Global economy will take $12tn hit from coronavirus, says IMF

The International Monetary Fund has said the global economy will take a $12tn (£9.6tn) hit from the Covid-19 pandemic after slashing its already gloomy growth projections for the UK and other developed countries in 2020.

The IMF said it would take two years for world output to return to levels at the end of 2019 and warned that governments should be cautious about removing financial support to their fragile economies. In an update to forecasts published in April, the Washington-based IMF said it now expected the global economy to contract by 4.9% this year, compared with a 3% drop expected in the spring. The IMF said the coronavirus pandemic had been more negative for activity in the first half of 2020 than expected, and recovery was also projected to be slower. Global growth is forecast to be 5.4% in 2021, down from 5.8% in April, but would plummet to zero in the event of a second wave of the pandemic early next year.

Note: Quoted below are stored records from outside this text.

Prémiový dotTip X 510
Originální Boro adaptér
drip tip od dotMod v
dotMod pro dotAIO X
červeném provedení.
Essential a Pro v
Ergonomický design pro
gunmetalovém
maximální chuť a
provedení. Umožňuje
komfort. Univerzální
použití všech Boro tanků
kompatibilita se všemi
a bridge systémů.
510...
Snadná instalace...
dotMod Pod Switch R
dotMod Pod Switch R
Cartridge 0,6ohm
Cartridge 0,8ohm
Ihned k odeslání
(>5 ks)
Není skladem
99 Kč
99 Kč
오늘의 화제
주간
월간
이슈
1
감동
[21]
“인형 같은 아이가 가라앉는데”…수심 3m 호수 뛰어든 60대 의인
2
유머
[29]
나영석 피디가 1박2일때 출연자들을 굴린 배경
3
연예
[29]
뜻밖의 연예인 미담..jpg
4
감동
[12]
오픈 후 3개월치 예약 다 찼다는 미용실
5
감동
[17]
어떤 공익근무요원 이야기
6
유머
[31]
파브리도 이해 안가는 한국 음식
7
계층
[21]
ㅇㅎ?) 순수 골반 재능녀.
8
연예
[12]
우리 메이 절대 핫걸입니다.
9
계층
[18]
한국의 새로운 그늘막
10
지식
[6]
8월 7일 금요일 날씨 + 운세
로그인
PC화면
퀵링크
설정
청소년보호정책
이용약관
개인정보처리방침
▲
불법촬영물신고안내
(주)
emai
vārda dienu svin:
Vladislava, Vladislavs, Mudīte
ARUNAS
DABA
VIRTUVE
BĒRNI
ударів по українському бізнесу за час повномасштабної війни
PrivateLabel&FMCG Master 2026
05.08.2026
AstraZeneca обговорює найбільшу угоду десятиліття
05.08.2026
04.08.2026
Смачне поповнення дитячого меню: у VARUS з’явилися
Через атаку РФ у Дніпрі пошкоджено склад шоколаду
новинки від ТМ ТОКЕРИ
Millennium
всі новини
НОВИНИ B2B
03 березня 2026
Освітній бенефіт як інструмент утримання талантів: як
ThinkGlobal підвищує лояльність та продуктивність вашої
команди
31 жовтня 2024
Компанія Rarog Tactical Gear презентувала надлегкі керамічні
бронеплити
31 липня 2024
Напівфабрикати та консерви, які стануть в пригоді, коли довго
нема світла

Every one of the G7 industrial nations and the leading developing nations has had its growth projection revised down, in what the IMF described as a “crisis like no other”. The near-5% drop in global output this year would be much deeper than the drop of 0.1% recorded in 2009, after the near meltdown of the global banking system the previous autumn. It said the forecasts were subject to an even greater than usual amount of uncertainty and were based on some key assumptions about the fallout from the pandemic: physical distancing persisting into the second half of 2020, long-term scarring from the larger than anticipated damage caused by the lockdown and a hit to productivity as surviving businesses ramped up workplace safety and hygiene practices.

The IMF said it was also assuming that financial conditions, which have eased since the spring, remained broadly at current levels. “Alternative outcomes to those in the baseline are clearly possible, and not just because of how the pandemic is evolving. The IMF advised all countries – including those that had seemingly passed infection peaks – to ensure their healthcare systems were adequately resourced and called on developed countries to ensure that poorer nations had access to adequate, affordable doses of vaccines when they became available.

The IMF said strong multilateral cooperation remained vital to mitigate the impact of the pandemic on the world’s poor. Progress made in reducing extreme poverty since 1990 was at risk. Noting the record drop in greenhouse gas emissions during the pandemic, the IMF said policymakers should implement their climate change mitigation commitments and work together to scale up equitably designed carbon taxation or equivalent schemes.